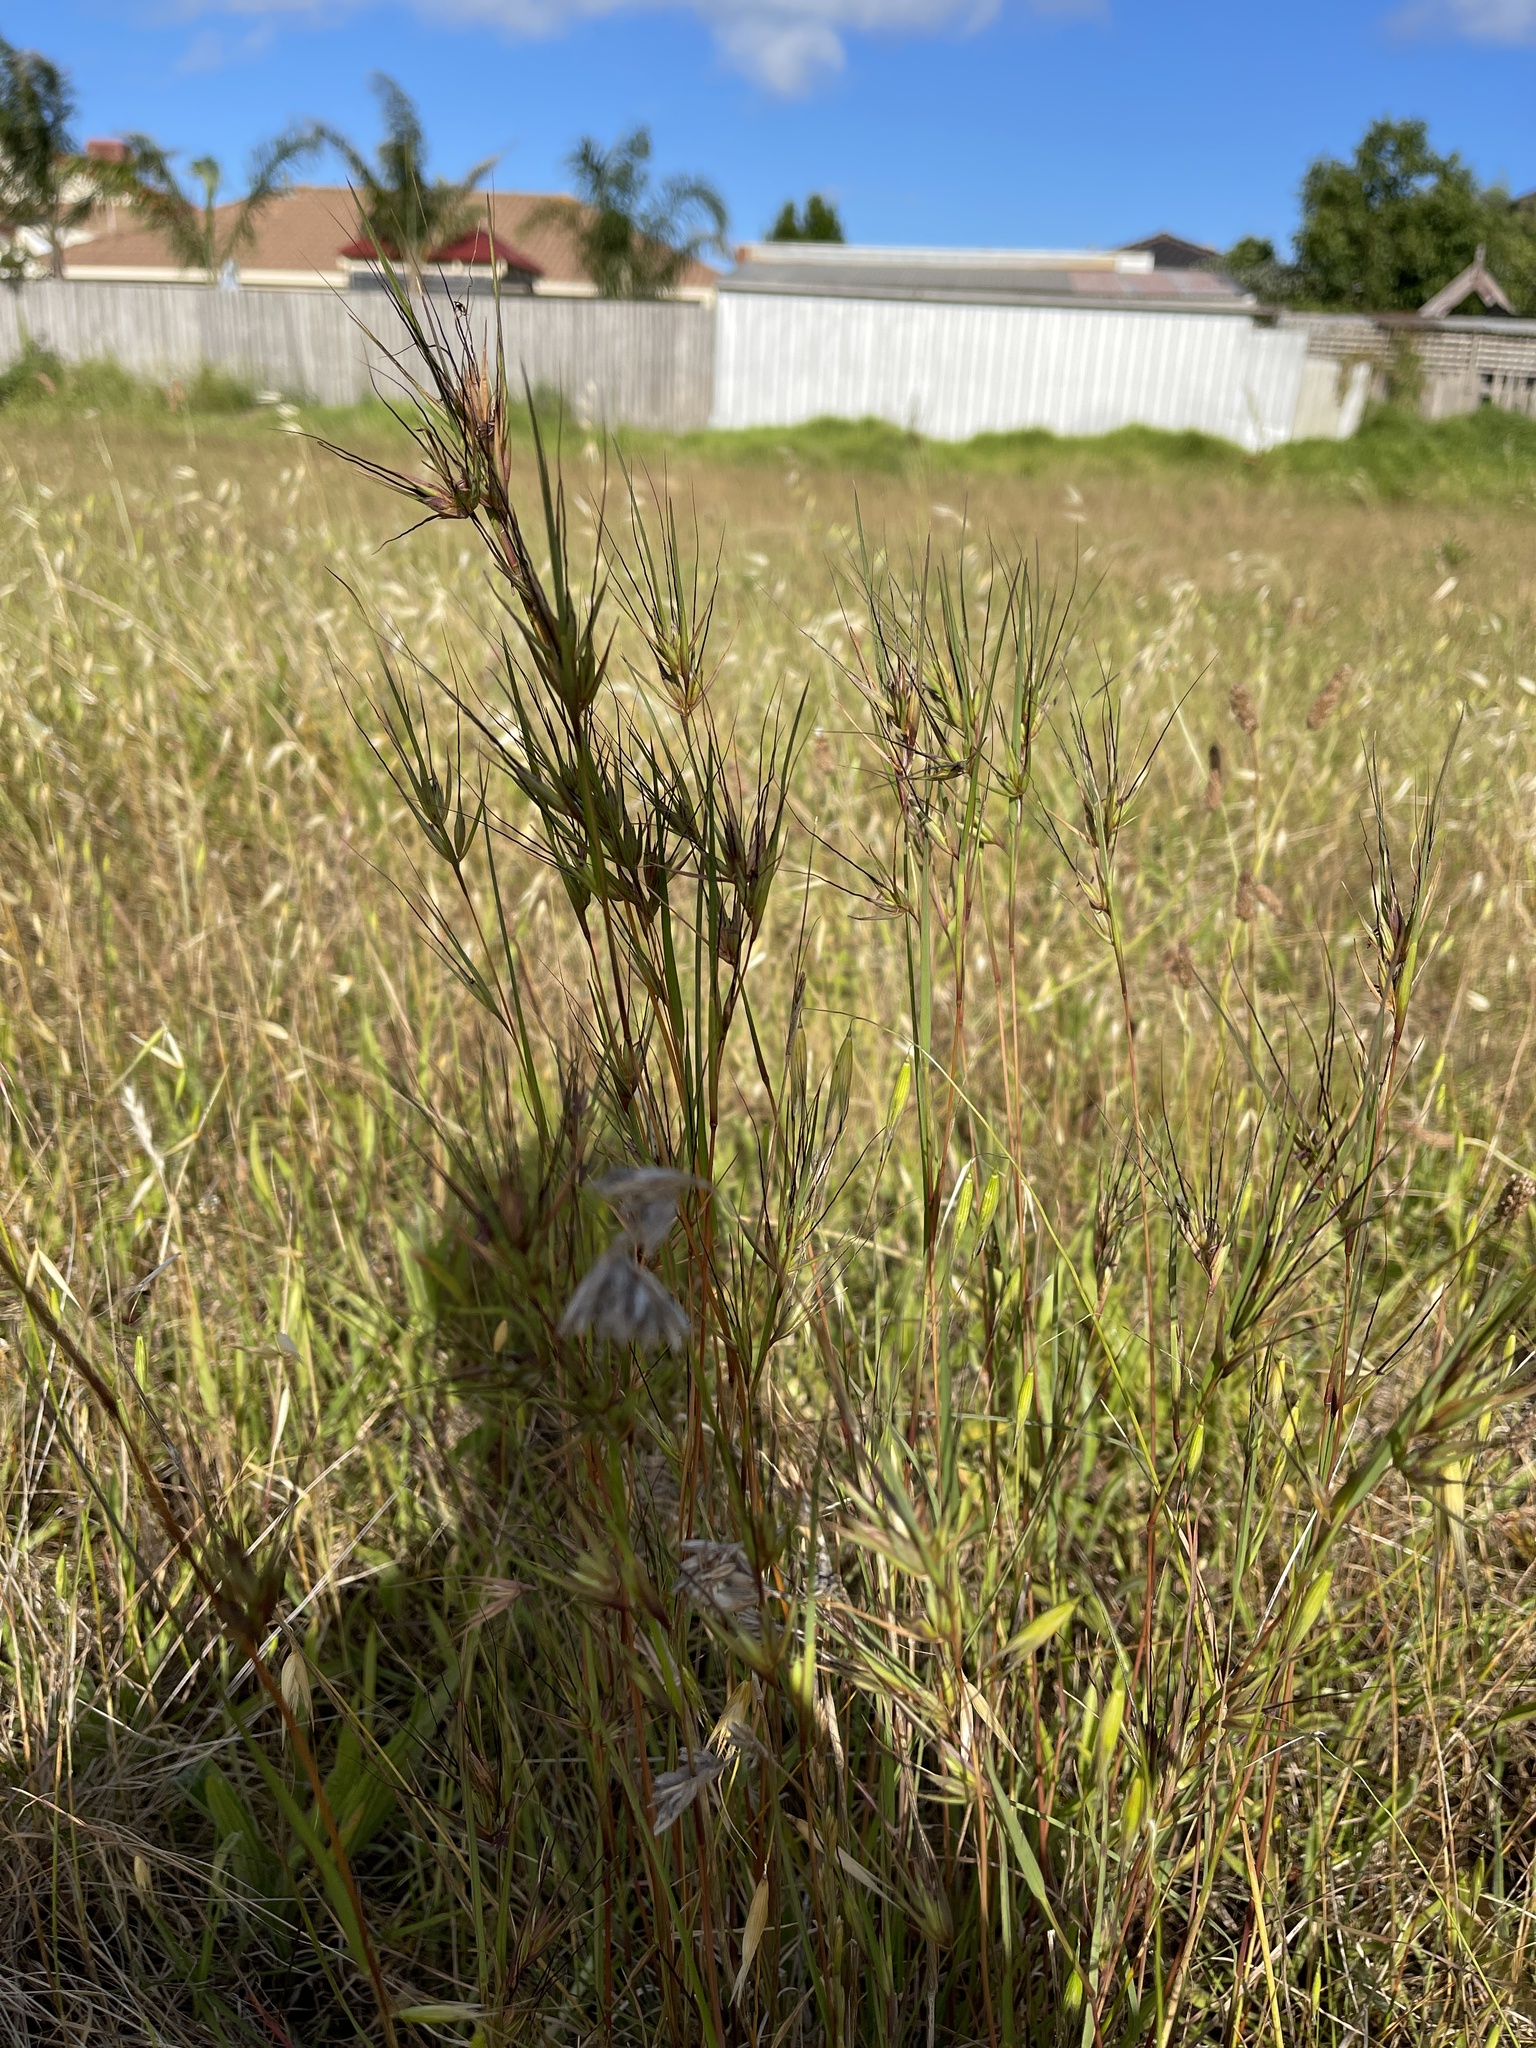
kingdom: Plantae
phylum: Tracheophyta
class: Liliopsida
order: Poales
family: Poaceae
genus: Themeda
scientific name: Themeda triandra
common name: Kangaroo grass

* * *

Set exercise:
Copy out every line of the material above word for word, and leave the picture out of your answer.

Correct answer:
kingdom: Plantae
phylum: Tracheophyta
class: Liliopsida
order: Poales
family: Poaceae
genus: Themeda
scientific name: Themeda triandra
common name: Kangaroo grass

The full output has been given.